"""

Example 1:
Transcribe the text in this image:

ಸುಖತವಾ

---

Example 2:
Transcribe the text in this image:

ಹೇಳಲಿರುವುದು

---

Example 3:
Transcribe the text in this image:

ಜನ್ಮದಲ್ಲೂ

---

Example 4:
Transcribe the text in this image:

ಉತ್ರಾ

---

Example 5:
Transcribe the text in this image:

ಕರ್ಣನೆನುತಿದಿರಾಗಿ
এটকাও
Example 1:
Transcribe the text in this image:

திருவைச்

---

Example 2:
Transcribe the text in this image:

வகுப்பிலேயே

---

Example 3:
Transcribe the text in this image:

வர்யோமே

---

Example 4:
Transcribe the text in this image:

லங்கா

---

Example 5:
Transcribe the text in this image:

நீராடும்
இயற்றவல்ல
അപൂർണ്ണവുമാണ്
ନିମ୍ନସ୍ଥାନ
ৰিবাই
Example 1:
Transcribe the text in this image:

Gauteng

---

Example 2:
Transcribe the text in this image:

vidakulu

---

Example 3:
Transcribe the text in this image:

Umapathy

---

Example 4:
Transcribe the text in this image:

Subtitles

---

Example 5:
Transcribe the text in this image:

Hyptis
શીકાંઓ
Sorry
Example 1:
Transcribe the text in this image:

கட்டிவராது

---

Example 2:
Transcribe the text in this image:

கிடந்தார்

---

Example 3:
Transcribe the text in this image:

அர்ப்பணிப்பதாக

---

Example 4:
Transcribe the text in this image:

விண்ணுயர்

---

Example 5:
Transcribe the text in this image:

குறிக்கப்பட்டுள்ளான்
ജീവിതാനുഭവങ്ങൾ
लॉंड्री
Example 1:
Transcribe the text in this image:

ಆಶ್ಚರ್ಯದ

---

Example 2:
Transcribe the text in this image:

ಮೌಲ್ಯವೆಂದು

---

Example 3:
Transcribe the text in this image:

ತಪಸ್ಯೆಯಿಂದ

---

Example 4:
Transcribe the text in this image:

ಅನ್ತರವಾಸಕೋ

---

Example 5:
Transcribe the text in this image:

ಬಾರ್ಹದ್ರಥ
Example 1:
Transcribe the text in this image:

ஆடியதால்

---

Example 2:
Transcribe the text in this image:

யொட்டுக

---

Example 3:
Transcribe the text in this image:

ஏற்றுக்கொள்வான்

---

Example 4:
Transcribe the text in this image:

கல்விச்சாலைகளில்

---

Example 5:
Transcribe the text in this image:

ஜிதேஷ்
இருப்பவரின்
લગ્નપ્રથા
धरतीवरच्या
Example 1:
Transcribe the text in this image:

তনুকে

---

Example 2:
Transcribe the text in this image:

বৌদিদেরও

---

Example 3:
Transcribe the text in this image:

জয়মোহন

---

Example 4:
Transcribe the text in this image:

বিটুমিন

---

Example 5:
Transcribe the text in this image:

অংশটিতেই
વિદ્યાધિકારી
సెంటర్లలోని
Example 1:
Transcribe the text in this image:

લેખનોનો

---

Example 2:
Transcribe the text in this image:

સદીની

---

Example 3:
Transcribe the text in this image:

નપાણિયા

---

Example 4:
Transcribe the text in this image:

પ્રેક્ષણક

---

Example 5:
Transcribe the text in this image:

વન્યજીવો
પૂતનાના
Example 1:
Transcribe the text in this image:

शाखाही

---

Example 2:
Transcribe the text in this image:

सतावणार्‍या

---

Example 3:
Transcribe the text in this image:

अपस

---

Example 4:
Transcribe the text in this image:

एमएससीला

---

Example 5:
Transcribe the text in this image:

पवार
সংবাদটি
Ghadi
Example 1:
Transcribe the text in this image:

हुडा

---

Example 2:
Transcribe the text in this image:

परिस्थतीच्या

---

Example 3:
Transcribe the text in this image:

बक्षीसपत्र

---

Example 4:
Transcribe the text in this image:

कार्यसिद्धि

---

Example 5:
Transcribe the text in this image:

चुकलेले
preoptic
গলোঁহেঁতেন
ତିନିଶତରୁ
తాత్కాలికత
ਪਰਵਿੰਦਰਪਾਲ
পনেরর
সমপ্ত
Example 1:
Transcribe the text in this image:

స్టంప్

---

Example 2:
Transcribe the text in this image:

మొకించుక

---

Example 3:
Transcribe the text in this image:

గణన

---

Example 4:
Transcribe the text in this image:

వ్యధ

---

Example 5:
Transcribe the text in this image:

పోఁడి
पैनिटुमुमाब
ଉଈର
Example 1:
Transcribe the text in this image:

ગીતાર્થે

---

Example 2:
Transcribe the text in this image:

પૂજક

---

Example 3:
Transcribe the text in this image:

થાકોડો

"""

Work request: Return the whole listing, keeping every line exactly as it is.

Exercise solution:
Example 1:
Transcribe the text in this image:

ಸುಖತವಾ

---

Example 2:
Transcribe the text in this image:

ಹೇಳಲಿರುವುದು

---

Example 3:
Transcribe the text in this image:

ಜನ್ಮದಲ್ಲೂ

---

Example 4:
Transcribe the text in this image:

ಉತ್ರಾ

---

Example 5:
Transcribe the text in this image:

ಕರ್ಣನೆನುತಿದಿರಾಗಿ
এটকাও
Example 1:
Transcribe the text in this image:

திருவைச்

---

Example 2:
Transcribe the text in this image:

வகுப்பிலேயே

---

Example 3:
Transcribe the text in this image:

வர்யோமே

---

Example 4:
Transcribe the text in this image:

லங்கா

---

Example 5:
Transcribe the text in this image:

நீராடும்
இயற்றவல்ல
അപൂർണ്ണവുമാണ്
ନିମ୍ନସ୍ଥାନ
ৰিবাই
Example 1:
Transcribe the text in this image:

Gauteng

---

Example 2:
Transcribe the text in this image:

vidakulu

---

Example 3:
Transcribe the text in this image:

Umapathy

---

Example 4:
Transcribe the text in this image:

Subtitles

---

Example 5:
Transcribe the text in this image:

Hyptis
શીકાંઓ
Sorry
Example 1:
Transcribe the text in this image:

கட்டிவராது

---

Example 2:
Transcribe the text in this image:

கிடந்தார்

---

Example 3:
Transcribe the text in this image:

அர்ப்பணிப்பதாக

---

Example 4:
Transcribe the text in this image:

விண்ணுயர்

---

Example 5:
Transcribe the text in this image:

குறிக்கப்பட்டுள்ளான்
ജീവിതാനുഭവങ്ങൾ
लॉंड्री
Example 1:
Transcribe the text in this image:

ಆಶ್ಚರ್ಯದ

---

Example 2:
Transcribe the text in this image:

ಮೌಲ್ಯವೆಂದು

---

Example 3:
Transcribe the text in this image:

ತಪಸ್ಯೆಯಿಂದ

---

Example 4:
Transcribe the text in this image:

ಅನ್ತರವಾಸಕೋ

---

Example 5:
Transcribe the text in this image:

ಬಾರ್ಹದ್ರಥ
Example 1:
Transcribe the text in this image:

ஆடியதால்

---

Example 2:
Transcribe the text in this image:

யொட்டுக

---

Example 3:
Transcribe the text in this image:

ஏற்றுக்கொள்வான்

---

Example 4:
Transcribe the text in this image:

கல்விச்சாலைகளில்

---

Example 5:
Transcribe the text in this image:

ஜிதேஷ்
இருப்பவரின்
લગ્નપ્રથા
धरतीवरच्या
Example 1:
Transcribe the text in this image:

তনুকে

---

Example 2:
Transcribe the text in this image:

বৌদিদেরও

---

Example 3:
Transcribe the text in this image:

জয়মোহন

---

Example 4:
Transcribe the text in this image:

বিটুমিন

---

Example 5:
Transcribe the text in this image:

অংশটিতেই
વિદ્યાધિકારી
సెంటర్లలోని
Example 1:
Transcribe the text in this image:

લેખનોનો

---

Example 2:
Transcribe the text in this image:

સદીની

---

Example 3:
Transcribe the text in this image:

નપાણિયા

---

Example 4:
Transcribe the text in this image:

પ્રેક્ષણક

---

Example 5:
Transcribe the text in this image:

વન્યજીવો
પૂતનાના
Example 1:
Transcribe the text in this image:

शाखाही

---

Example 2:
Transcribe the text in this image:

सतावणार्‍या

---

Example 3:
Transcribe the text in this image:

अपस

---

Example 4:
Transcribe the text in this image:

एमएससीला

---

Example 5:
Transcribe the text in this image:

पवार
সংবাদটি
Ghadi
Example 1:
Transcribe the text in this image:

हुडा

---

Example 2:
Transcribe the text in this image:

परिस्थतीच्या

---

Example 3:
Transcribe the text in this image:

बक्षीसपत्र

---

Example 4:
Transcribe the text in this image:

कार्यसिद्धि

---

Example 5:
Transcribe the text in this image:

चुकलेले
preoptic
গলোঁহেঁতেন
ତିନିଶତରୁ
తాత్కాలికత
ਪਰਵਿੰਦਰਪਾਲ
পনেরর
সমপ্ত
Example 1:
Transcribe the text in this image:

స్టంప్

---

Example 2:
Transcribe the text in this image:

మొకించుక

---

Example 3:
Transcribe the text in this image:

గణన

---

Example 4:
Transcribe the text in this image:

వ్యధ

---

Example 5:
Transcribe the text in this image:

పోఁడి
पैनिटुमुमाब
ଉଈର
Example 1:
Transcribe the text in this image:

ગીતાર્થે

---

Example 2:
Transcribe the text in this image:

પૂજક

---

Example 3:
Transcribe the text in this image:

થાકોડો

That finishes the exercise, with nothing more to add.